ARTICLE
# # # # #
Impact is what I use


----------



## bruiser quad (Nov 6, 2009)

yeah... i don't have one...


----------



## Polaris425 (Dec 16, 2004)

It's tricky, but if you have something you can put between one of the "tabs" and the frame under it, it will hold enough to break it loose.. just be careful & dont bust a knuckle.


----------



## lilbigtonka (Dec 30, 2008)

umm i use a impact but get a 1/2in rachet and a good size breaker bar or pipe to put over the handle on the rachet it should pop right off if you cant get it let your wife try and if she does then please tell us you got it off or you will never hear the end of it


----------



## IBBruin (Feb 10, 2009)

If you haven't already taken your primary loose, you can squeeze the belt by hand, put a wrench on the secondary nut and smack the wrench with a hammer. I'd try P425's way first though.


----------



## lilbigtonka (Dec 30, 2008)

o and like polaris said use a extension from the rachet or something to put under the secondary to hold it in place....


----------



## Polaris425 (Dec 16, 2004)

^ I used that method almost every time I took mine off... like I said, just got to be careful, the force usually holds whatever you stick in there in place, I was using a 1/2" drive extention.


----------



## bruiser quad (Nov 6, 2009)

alright guys, going to give it another try, gloves on to save the knuckles....


----------



## gpinjason (Nov 10, 2009)

lilbigtonka said:


> o and like polaris said use a extension from the rachet or something to put under the secondary to hold it in place....


:agreed:--^ I use an extension... I think 6" long extension is the perfect length... and a breaker bar on the bolt


----------



## NMKawierider (Apr 11, 2009)

bruiser quad said:


> alright guys, going to give it another try, gloves on to save the knuckles....


You'll get it. I use my 24" tork wrench and a home made clutch-holder to pop it loose. Works slick & easy but the extention to the floorboard works great too.


----------



## bruiser quad (Nov 6, 2009)

hmmm..... Snapped the socket holder thingy clean off of my ratchet.... Impact is last resort, now to go borrow one, got my fingers crossed...


----------



## bruiser quad (Nov 6, 2009)
# # # # #
EXTRACTED INFORMATION
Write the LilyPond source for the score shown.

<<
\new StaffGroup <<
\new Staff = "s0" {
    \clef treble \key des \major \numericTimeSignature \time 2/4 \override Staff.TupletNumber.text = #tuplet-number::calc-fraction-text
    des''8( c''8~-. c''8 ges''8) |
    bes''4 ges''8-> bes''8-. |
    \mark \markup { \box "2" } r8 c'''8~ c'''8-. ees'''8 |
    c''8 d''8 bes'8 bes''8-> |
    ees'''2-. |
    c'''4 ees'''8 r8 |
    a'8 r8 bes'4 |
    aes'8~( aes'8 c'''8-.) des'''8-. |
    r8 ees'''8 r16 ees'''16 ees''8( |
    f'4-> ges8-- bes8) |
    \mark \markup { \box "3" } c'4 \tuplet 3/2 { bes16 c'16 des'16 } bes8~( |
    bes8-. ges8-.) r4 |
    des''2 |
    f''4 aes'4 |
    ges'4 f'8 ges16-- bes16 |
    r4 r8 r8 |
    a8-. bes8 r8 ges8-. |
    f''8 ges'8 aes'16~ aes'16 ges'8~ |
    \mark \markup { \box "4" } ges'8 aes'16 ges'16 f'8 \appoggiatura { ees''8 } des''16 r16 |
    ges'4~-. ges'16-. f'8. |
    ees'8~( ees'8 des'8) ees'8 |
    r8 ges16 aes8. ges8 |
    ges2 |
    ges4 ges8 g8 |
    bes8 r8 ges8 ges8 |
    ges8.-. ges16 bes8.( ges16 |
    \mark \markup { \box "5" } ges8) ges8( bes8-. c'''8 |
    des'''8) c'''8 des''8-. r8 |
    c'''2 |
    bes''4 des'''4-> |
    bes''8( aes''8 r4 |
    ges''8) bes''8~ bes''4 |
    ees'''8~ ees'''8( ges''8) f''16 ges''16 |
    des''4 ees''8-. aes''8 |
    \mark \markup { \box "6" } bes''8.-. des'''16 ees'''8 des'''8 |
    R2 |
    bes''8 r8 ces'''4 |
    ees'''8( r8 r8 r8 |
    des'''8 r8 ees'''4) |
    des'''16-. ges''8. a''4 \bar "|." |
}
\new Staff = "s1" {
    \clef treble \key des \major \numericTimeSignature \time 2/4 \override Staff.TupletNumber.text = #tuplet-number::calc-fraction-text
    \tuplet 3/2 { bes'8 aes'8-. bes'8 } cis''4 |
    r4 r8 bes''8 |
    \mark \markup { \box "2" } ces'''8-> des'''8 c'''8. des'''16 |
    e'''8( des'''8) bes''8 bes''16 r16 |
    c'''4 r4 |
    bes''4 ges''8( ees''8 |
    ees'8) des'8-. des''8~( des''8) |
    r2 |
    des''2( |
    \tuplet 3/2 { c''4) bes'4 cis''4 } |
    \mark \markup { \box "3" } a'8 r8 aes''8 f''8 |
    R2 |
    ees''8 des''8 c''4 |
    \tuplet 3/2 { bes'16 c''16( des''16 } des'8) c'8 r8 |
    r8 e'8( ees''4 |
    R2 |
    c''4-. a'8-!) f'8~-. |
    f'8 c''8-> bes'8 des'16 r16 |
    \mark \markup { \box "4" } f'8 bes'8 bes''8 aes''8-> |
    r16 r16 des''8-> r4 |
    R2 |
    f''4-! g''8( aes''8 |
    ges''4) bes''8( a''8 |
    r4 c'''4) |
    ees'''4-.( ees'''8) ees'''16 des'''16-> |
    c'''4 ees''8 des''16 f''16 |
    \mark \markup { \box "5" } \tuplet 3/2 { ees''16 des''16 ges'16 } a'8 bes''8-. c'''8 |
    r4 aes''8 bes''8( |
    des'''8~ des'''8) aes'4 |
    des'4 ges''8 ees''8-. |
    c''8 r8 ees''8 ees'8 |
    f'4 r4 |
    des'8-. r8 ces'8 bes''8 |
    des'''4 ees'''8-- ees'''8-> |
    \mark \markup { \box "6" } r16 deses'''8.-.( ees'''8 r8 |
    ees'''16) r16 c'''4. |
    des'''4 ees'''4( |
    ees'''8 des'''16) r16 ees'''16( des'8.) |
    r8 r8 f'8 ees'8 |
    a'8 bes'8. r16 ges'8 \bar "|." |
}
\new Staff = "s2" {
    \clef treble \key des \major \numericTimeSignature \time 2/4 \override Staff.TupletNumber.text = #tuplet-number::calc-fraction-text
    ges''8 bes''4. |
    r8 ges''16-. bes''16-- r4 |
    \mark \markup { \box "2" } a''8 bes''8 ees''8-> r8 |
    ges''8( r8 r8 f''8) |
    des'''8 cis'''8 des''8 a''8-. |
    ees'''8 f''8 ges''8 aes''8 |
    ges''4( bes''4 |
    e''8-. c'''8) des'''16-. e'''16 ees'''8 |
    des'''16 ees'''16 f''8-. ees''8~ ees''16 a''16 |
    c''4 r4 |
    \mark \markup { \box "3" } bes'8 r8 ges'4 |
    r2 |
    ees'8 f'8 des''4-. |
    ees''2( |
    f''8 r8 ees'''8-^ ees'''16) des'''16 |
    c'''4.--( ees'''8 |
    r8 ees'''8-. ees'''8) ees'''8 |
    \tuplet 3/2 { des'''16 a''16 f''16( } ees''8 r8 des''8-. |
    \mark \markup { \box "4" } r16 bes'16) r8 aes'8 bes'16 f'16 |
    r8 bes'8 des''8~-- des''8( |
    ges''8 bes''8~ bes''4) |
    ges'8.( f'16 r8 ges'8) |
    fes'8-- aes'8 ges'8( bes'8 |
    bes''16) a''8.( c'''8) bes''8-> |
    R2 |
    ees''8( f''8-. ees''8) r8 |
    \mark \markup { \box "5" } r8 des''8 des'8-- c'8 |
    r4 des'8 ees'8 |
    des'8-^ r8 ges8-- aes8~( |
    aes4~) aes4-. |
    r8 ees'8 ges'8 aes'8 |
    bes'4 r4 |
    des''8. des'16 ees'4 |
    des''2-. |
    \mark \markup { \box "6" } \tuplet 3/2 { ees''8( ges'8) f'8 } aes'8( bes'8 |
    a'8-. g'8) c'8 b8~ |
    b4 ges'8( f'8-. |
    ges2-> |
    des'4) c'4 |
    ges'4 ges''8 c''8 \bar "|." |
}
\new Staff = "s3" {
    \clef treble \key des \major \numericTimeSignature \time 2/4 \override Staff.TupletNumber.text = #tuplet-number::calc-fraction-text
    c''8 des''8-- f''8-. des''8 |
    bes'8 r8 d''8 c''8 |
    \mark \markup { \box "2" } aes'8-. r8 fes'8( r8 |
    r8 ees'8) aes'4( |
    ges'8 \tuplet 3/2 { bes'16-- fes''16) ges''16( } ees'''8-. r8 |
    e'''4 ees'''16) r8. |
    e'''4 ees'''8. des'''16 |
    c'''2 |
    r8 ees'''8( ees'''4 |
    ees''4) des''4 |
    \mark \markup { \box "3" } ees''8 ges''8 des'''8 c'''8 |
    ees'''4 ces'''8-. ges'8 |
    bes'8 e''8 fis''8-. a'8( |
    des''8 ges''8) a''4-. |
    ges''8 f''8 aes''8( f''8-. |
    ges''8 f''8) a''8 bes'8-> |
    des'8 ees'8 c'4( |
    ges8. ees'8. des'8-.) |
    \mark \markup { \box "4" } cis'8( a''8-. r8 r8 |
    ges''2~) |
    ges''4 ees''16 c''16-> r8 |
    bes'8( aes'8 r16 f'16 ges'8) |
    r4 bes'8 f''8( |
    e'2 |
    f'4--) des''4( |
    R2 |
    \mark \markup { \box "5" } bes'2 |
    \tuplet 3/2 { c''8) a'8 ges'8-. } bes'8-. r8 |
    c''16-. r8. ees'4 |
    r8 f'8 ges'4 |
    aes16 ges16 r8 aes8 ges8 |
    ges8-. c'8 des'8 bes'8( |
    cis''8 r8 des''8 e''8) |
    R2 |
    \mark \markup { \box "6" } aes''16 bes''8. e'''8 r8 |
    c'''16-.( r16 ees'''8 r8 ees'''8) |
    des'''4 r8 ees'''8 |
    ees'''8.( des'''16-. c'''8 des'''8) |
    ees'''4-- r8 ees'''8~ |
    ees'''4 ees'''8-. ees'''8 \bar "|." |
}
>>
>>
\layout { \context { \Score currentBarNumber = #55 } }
# # # # #
REQUIREMENTS
A. Using the thread on loosening the secondary nut, answer each question:
(i) What size drive extension did Polaris425 use?
(ii) What length of extension does gpinjason consider perfect?
(iii) What did bruiser quad snap off the ratchet?
B. Decide whether each statement agrees with the thread on loosening the secondary nut. Answer yes or no, and quote the words of the thread that settle it.
(i) NMKawierider uses a 24" torque wrench and a homemade clutch-holder.
(ii) IBBruin advises trying the hammer method before the approach of Polaris425.
(iii) bruiser quad plans to wear gloves on the next attempt.
C. Carry the thread on loosening the secondary nut forward from the point where it stops.
The records come from a source unrelated to the text.

PER-TASK OUTPUTS
A.
(i) A 1/2" drive extension.
(ii) A 6" long extension.
(iii) The socket holder thingy.

B.
(i) Yes: "I use my 24" tork wrench and a home made clutch-holder to pop it loose."
(ii) No: "I'd try P425's way first though."
(iii) Yes: "gloves on to save the knuckles...."

C.
welp... my buddy dropped off his impact... it's a no go... using the extension to keep the clutch from spinning, and the impact runnin lefty loosy.... 5-10 second bursts... nothing... what to do now? :thinking:

I've never touched the secondary clutch, only been behind the cover to install the maroon primary. This is crazy. Should I roll it up to the dealer and say get this off under warranty? :aargh4:


----------



## lilbigtonka (Dec 30, 2008)

no i wonder what impact he gave you i can take mine off with my 18v dewalt batt one not problem....keep trying it will pop off sounds like the hulk put your sec nut on....


----------



## brutemike (Mar 23, 2010)

just jam something under the tabs of what ever you call the three things that have the hole in them. I use a piece of a wood 4x4 and a brick. The brick on the tab and wood down to where the foot brake is the hinged part. the brick seems to get good bite if the wood is on the tab it will break the wood. Hey it works good for me every time and the brick doesent hert a thing.


----------



## bruiser quad (Nov 6, 2009)

its a Matco Tools electric.... feels pretty darn strong


----------



## lilbigtonka (Dec 30, 2008)

are you sure your going left on it cuz it is normal threads unlike the primary


----------



## bruiser quad (Nov 6, 2009)

yessir! checked the switch on the impact, read the "loosen retaining bolt -->" on the actual clutch... counter clockwise = lefty loosy right?


----------



## NMKawierider (Apr 11, 2009)

Just do like I said over on..._our other site_...and you should be fine.


----------



## brutemike (Mar 23, 2010)

Get another impact gun or a 3/4" one that one does not sound like it has enough azz.


----------



## filthyredneck (Feb 10, 2010)

The one on my current bike was like that when I first got ready to change springs.... ended up using a 1/2" drive ratchet (since I didnt own a breaker bar yet), and about a 3 foot long piece of 1x1 square tubing that I had laying around was used as a cheader bar....took a few grunts but broke loose. I was also using an extension under on of the tabs on the clutch so it wouldnt turn.


----------



## bruiser quad (Nov 6, 2009)

soaked nut in PB over night, came off this morning, now it seems as if the clutch is seized to the shaft...


----------



## IBBruin (Feb 10, 2009)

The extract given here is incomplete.